- **What to do**
Print the data again, exactly.

- **Material to process**
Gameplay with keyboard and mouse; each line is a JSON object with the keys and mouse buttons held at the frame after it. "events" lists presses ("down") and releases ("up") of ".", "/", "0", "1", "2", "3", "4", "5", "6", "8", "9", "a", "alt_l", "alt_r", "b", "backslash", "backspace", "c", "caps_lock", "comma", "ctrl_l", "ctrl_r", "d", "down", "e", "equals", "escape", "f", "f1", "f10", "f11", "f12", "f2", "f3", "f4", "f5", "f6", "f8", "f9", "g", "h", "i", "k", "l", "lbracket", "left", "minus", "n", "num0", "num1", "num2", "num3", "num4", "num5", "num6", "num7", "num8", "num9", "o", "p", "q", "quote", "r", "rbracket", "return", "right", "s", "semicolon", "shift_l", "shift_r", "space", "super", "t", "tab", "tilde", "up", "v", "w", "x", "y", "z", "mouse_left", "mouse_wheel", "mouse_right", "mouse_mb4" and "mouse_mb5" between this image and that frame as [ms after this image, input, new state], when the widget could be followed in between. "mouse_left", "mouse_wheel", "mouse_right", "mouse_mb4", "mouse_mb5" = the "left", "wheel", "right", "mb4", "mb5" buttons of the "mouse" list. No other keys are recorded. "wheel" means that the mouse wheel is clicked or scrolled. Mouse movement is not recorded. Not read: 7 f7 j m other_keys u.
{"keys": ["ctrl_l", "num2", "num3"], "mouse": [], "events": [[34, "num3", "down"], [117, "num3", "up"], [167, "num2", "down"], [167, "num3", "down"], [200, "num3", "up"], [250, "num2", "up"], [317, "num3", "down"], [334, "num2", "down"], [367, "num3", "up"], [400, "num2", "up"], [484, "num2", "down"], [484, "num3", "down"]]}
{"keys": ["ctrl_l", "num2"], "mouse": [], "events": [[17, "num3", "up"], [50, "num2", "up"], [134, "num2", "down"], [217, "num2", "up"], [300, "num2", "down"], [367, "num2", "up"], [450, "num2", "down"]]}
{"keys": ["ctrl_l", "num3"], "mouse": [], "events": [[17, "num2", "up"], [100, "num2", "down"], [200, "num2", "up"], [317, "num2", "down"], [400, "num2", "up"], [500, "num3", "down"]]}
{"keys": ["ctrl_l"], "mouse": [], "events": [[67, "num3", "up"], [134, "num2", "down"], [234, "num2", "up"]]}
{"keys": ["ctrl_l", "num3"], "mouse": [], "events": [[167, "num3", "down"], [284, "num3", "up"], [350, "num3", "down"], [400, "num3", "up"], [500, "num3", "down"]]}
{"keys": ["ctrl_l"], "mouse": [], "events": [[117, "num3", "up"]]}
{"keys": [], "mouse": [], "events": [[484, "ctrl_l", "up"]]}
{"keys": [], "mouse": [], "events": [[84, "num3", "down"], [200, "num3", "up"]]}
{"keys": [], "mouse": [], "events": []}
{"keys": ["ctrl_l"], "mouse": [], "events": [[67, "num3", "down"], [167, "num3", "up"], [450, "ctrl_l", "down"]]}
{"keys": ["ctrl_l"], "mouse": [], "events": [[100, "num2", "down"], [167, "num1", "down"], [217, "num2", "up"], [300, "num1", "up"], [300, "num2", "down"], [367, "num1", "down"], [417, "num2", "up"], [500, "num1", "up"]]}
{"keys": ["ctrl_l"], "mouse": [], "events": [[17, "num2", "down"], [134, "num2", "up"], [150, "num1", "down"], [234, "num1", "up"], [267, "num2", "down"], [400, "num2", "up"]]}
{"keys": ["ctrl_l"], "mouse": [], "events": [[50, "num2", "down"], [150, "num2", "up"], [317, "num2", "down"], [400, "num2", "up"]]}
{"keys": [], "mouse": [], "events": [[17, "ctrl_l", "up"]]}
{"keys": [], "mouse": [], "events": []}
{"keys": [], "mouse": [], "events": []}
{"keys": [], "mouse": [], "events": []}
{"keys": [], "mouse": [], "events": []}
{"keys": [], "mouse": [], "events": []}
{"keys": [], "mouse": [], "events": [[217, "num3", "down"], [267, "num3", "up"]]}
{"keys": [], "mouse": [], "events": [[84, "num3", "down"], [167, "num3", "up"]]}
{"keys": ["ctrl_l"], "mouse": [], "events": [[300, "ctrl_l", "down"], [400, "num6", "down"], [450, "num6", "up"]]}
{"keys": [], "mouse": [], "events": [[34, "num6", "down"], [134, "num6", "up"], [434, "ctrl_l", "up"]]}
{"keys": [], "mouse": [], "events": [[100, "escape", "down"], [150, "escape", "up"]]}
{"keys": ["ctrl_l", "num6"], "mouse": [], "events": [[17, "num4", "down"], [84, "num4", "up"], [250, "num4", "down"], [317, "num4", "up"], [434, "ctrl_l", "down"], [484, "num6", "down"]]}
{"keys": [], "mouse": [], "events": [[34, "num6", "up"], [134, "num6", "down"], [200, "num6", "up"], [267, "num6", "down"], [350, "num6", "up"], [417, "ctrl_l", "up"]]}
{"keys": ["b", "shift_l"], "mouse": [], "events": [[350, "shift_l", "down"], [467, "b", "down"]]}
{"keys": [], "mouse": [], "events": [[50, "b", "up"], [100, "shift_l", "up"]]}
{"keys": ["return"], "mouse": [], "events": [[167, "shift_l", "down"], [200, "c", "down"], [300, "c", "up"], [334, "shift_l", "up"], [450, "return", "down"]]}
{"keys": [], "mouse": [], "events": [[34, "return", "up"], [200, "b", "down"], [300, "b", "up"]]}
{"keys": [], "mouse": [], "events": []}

- **Written answer**
Gameplay with keyboard and mouse; each line is a JSON object with the keys and mouse buttons held at the frame after it. "events" lists presses ("down") and releases ("up") of ".", "/", "0", "1", "2", "3", "4", "5", "6", "8", "9", "a", "alt_l", "alt_r", "b", "backslash", "backspace", "c", "caps_lock", "comma", "ctrl_l", "ctrl_r", "d", "down", "e", "equals", "escape", "f", "f1", "f10", "f11", "f12", "f2", "f3", "f4", "f5", "f6", "f8", "f9", "g", "h", "i", "k", "l", "lbracket", "left", "minus", "n", "num0", "num1", "num2", "num3", "num4", "num5", "num6", "num7", "num8", "num9", "o", "p", "q", "quote", "r", "rbracket", "return", "right", "s", "semicolon", "shift_l", "shift_r", "space", "super", "t", "tab", "tilde", "up", "v", "w", "x", "y", "z", "mouse_left", "mouse_wheel", "mouse_right", "mouse_mb4" and "mouse_mb5" between this image and that frame as [ms after this image, input, new state], when the widget could be followed in between. "mouse_left", "mouse_wheel", "mouse_right", "mouse_mb4", "mouse_mb5" = the "left", "wheel", "right", "mb4", "mb5" buttons of the "mouse" list. No other keys are recorded. "wheel" means that the mouse wheel is clicked or scrolled. Mouse movement is not recorded. Not read: 7 f7 j m other_keys u.
{"keys": ["ctrl_l", "num2", "num3"], "mouse": [], "events": [[34, "num3", "down"], [117, "num3", "up"], [167, "num2", "down"], [167, "num3", "down"], [200, "num3", "up"], [250, "num2", "up"], [317, "num3", "down"], [334, "num2", "down"], [367, "num3", "up"], [400, "num2", "up"], [484, "num2", "down"], [484, "num3", "down"]]}
{"keys": ["ctrl_l", "num2"], "mouse": [], "events": [[17, "num3", "up"], [50, "num2", "up"], [134, "num2", "down"], [217, "num2", "up"], [300, "num2", "down"], [367, "num2", "up"], [450, "num2", "down"]]}
{"keys": ["ctrl_l", "num3"], "mouse": [], "events": [[17, "num2", "up"], [100, "num2", "down"], [200, "num2", "up"], [317, "num2", "down"], [400, "num2", "up"], [500, "num3", "down"]]}
{"keys": ["ctrl_l"], "mouse": [], "events": [[67, "num3", "up"], [134, "num2", "down"], [234, "num2", "up"]]}
{"keys": ["ctrl_l", "num3"], "mouse": [], "events": [[167, "num3", "down"], [284, "num3", "up"], [350, "num3", "down"], [400, "num3", "up"], [500, "num3", "down"]]}
{"keys": ["ctrl_l"], "mouse": [], "events": [[117, "num3", "up"]]}
{"keys": [], "mouse": [], "events": [[484, "ctrl_l", "up"]]}
{"keys": [], "mouse": [], "events": [[84, "num3", "down"], [200, "num3", "up"]]}
{"keys": [], "mouse": [], "events": []}
{"keys": ["ctrl_l"], "mouse": [], "events": [[67, "num3", "down"], [167, "num3", "up"], [450, "ctrl_l", "down"]]}
{"keys": ["ctrl_l"], "mouse": [], "events": [[100, "num2", "down"], [167, "num1", "down"], [217, "num2", "up"], [300, "num1", "up"], [300, "num2", "down"], [367, "num1", "down"], [417, "num2", "up"], [500, "num1", "up"]]}
{"keys": ["ctrl_l"], "mouse": [], "events": [[17, "num2", "down"], [134, "num2", "up"], [150, "num1", "down"], [234, "num1", "up"], [267, "num2", "down"], [400, "num2", "up"]]}
{"keys": ["ctrl_l"], "mouse": [], "events": [[50, "num2", "down"], [150, "num2", "up"], [317, "num2", "down"], [400, "num2", "up"]]}
{"keys": [], "mouse": [], "events": [[17, "ctrl_l", "up"]]}
{"keys": [], "mouse": [], "events": []}
{"keys": [], "mouse": [], "events": []}
{"keys": [], "mouse": [], "events": []}
{"keys": [], "mouse": [], "events": []}
{"keys": [], "mouse": [], "events": []}
{"keys": [], "mouse": [], "events": [[217, "num3", "down"], [267, "num3", "up"]]}
{"keys": [], "mouse": [], "events": [[84, "num3", "down"], [167, "num3", "up"]]}
{"keys": ["ctrl_l"], "mouse": [], "events": [[300, "ctrl_l", "down"], [400, "num6", "down"], [450, "num6", "up"]]}
{"keys": [], "mouse": [], "events": [[34, "num6", "down"], [134, "num6", "up"], [434, "ctrl_l", "up"]]}
{"keys": [], "mouse": [], "events": [[100, "escape", "down"], [150, "escape", "up"]]}
{"keys": ["ctrl_l", "num6"], "mouse": [], "events": [[17, "num4", "down"], [84, "num4", "up"], [250, "num4", "down"], [317, "num4", "up"], [434, "ctrl_l", "down"], [484, "num6", "down"]]}
{"keys": [], "mouse": [], "events": [[34, "num6", "up"], [134, "num6", "down"], [200, "num6", "up"], [267, "num6", "down"], [350, "num6", "up"], [417, "ctrl_l", "up"]]}
{"keys": ["b", "shift_l"], "mouse": [], "events": [[350, "shift_l", "down"], [467, "b", "down"]]}
{"keys": [], "mouse": [], "events": [[50, "b", "up"], [100, "shift_l", "up"]]}
{"keys": ["return"], "mouse": [], "events": [[167, "shift_l", "down"], [200, "c", "down"], [300, "c", "up"], [334, "shift_l", "up"], [450, "return", "down"]]}
{"keys": [], "mouse": [], "events": [[34, "return", "up"], [200, "b", "down"], [300, "b", "up"]]}
{"keys": [], "mouse": [], "events": []}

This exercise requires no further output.